Bundesumweltminister Norbert Röttgen (CDU) möchte den Sitz des sogenannten Grünen Klimafonds nach Deutschland holen. Das sagte Röttgen am Mittwoch vor dem Plenum des Klimagipfels in Durban. Der Klimafonds soll ab 2013 aufgebaut werden und dazu beitragen, dass die Entwicklungsländer ab 2020 jährlich 100 Milliarden Dollar (74 Milliarden Euro) zur Anpassung an den Klimawandel und für den Klimaschutz erhalten. Röttgen verwies darauf, dass Deutschland bereits 1,25 Milliarden Euro im Jahr 2010 und rund 1,8 Milliarden Euro 2011 für internationale Klimaprojekte ausgegeben habe. Damit seien rund 100 Länder unterstützt worden. Röttgen sagte auch weitere finanzielle Unterstützung zu, beispielsweise 40 Millionen Euro für erste Maßnahmen in Entwicklungsländern.

Unterdessen warnen Forscher, dass die ohnehin fraglichen Ziele des Klimagipfels wohl nicht ausreichen, um drastische Klimaveränderungen zu verhindern. Auf der Konferenz in Durban diskutieren derzeit die Umweltminister der Länder darüber, wie sich die Erderwärmung auf zwei Grad beschränken lässt - ausgehend von dem Niveau vor der Industrialisierung. Denn jenseits einer solchen Temperaturerhöhung muss die Menschheit mit kaum mehr beherrschbaren Folgen für die Natur und die Menschheit rechnen.

Nachdem Klimaexperten bereits gewarnt haben, dass schon die diskutierten Einschränkungen eher zu einer Erwärmung um 3,5 Grad führen, setzt ein US Wissenschaftler der US-Raumfahrtbehörde Nasa nun noch eins drauf: "Selbst wenn wir in der Lage wären, die Erderwärmung auf zwei Grad über der vorindustriellen Zeit zu begrenzen, könnte die Erde innerhalb dieses Jahrhunderts drastische und schnelle Klimaveränderungen erleben", warnt Jim Hansen, Direktor des Goddard Institute for Space Studies in New York.

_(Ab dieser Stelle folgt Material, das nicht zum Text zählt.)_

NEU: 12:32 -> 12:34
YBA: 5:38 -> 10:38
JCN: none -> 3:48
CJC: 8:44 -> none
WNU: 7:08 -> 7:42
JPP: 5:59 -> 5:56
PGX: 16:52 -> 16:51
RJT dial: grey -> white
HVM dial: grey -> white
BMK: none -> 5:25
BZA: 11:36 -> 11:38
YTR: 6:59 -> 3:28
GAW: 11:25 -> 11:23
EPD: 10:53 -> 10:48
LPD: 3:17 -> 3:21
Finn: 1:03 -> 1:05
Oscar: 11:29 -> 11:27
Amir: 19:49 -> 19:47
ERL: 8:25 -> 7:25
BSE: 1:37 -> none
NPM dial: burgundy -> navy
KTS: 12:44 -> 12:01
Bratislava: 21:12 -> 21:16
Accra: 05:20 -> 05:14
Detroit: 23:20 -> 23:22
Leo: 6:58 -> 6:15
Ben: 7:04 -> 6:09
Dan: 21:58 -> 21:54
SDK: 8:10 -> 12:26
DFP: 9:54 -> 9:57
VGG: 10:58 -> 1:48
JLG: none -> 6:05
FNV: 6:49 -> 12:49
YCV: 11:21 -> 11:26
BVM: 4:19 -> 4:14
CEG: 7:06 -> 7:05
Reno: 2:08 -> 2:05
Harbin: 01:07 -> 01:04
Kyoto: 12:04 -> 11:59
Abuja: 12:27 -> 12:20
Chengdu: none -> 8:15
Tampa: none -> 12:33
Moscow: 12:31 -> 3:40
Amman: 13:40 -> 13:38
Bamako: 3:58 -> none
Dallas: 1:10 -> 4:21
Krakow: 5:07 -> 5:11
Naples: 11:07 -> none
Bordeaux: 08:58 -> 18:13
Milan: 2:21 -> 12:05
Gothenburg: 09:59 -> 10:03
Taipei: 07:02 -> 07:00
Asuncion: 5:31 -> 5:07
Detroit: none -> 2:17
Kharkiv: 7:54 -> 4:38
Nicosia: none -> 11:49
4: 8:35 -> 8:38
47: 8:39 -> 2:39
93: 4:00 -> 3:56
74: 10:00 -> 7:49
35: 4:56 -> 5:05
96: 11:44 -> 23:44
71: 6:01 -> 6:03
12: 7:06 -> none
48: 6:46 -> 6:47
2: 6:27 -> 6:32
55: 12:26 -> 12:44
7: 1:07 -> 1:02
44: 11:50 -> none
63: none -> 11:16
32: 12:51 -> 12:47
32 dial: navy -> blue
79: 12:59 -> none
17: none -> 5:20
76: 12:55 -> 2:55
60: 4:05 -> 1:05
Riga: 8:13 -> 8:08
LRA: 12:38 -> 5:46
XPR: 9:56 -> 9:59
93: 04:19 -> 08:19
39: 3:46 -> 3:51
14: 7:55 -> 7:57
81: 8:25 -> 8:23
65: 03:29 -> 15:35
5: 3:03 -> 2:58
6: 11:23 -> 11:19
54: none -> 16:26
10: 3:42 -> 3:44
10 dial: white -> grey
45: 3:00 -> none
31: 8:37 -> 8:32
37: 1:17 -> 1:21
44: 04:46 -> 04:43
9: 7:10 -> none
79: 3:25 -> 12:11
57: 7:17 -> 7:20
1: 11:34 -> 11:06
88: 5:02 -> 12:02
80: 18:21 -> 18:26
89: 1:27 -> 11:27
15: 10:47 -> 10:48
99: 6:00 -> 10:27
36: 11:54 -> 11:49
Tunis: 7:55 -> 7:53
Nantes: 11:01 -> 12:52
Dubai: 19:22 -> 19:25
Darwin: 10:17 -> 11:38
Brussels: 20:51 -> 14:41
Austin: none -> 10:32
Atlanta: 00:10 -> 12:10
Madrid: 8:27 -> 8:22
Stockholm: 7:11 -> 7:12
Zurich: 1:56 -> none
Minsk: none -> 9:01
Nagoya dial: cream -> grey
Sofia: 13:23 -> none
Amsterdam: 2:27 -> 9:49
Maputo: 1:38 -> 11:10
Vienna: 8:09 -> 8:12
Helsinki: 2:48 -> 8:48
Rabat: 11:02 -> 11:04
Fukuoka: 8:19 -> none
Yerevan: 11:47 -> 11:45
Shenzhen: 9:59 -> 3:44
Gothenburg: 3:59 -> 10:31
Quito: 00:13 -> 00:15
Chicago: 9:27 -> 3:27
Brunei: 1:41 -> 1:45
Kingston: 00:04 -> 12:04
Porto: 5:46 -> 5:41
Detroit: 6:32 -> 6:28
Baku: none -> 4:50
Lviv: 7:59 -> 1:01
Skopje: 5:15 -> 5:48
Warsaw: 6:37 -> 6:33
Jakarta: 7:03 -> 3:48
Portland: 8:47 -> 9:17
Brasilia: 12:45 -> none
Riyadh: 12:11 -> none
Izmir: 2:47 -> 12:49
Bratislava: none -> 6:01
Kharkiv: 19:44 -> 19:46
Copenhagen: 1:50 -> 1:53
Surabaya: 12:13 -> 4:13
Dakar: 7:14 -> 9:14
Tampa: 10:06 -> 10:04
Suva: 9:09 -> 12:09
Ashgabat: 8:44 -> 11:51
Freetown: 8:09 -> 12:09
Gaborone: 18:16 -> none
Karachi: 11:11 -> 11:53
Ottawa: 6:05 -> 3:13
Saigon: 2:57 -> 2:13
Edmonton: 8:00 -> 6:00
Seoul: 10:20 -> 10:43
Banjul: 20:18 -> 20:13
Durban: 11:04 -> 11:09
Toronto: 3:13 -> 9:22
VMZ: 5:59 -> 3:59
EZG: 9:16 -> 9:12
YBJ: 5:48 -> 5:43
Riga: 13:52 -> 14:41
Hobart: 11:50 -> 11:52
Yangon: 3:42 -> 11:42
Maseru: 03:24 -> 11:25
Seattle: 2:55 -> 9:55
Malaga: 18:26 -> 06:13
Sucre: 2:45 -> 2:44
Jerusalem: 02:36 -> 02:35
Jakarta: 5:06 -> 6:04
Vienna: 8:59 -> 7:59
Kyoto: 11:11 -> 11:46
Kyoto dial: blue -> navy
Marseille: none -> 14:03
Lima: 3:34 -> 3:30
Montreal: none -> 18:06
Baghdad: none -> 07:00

Gemeinsam mit Ken Caldeira von der kalifornischen Stanford University und Eelco Rohling von der britischen Southampton University hat Hansen sich die Klimageschichte der Erde angeschaut. Immer wieder haben sich in den vergangenen Millionen Jahren Eis- und Warmzeiten abgewechselt. Daten über diese Veränderungen zeigen, wie Treibhausgase sich auswirken, so erklärte Hansen jetzt auf dem Jahrestreffen der American Geophysical Union in San Francisco. Demnach sei das Klima stärker von den Emissionen abhängig als bislang vermutet.

"Wir sind weniger als einen Grad Celsius entfernt von einer Zeit, als der Meeresspiegel etliche Meter höher lag als heute", warnt Hansen. Die paläoklimatischen Daten deuten darauf hin, dass das Ziel, die Erwärmung auf zwei Grad Celsius zu beschränken, nicht ausreichen wird, um dramatische Klimaveränderungen zu verhindern.

Vielmehr sei dieses Ziel "ein Rezept für langfristige Katastrophen", erklärte Hansen dem Online-Magazin LiveScience. Schließlich gebe es bereits erste Zeichen von Veränderungen, die die Klimasituation verschärfen werden. So gebe es Hinweise darauf, dass die Eisdecken schmelzen.

Eine Erwärmung um zwei Grad werde zu einer eisfreien Arktis und einem Anstieg des Meeresspiegels um Dutzende Meter führen, so Hansen. "Wir können nicht sagen, wie lange es dauern wird", erklärte er dem Magazin. Aber die Erde werde dann " eindeutig ein anderer Planet" sein.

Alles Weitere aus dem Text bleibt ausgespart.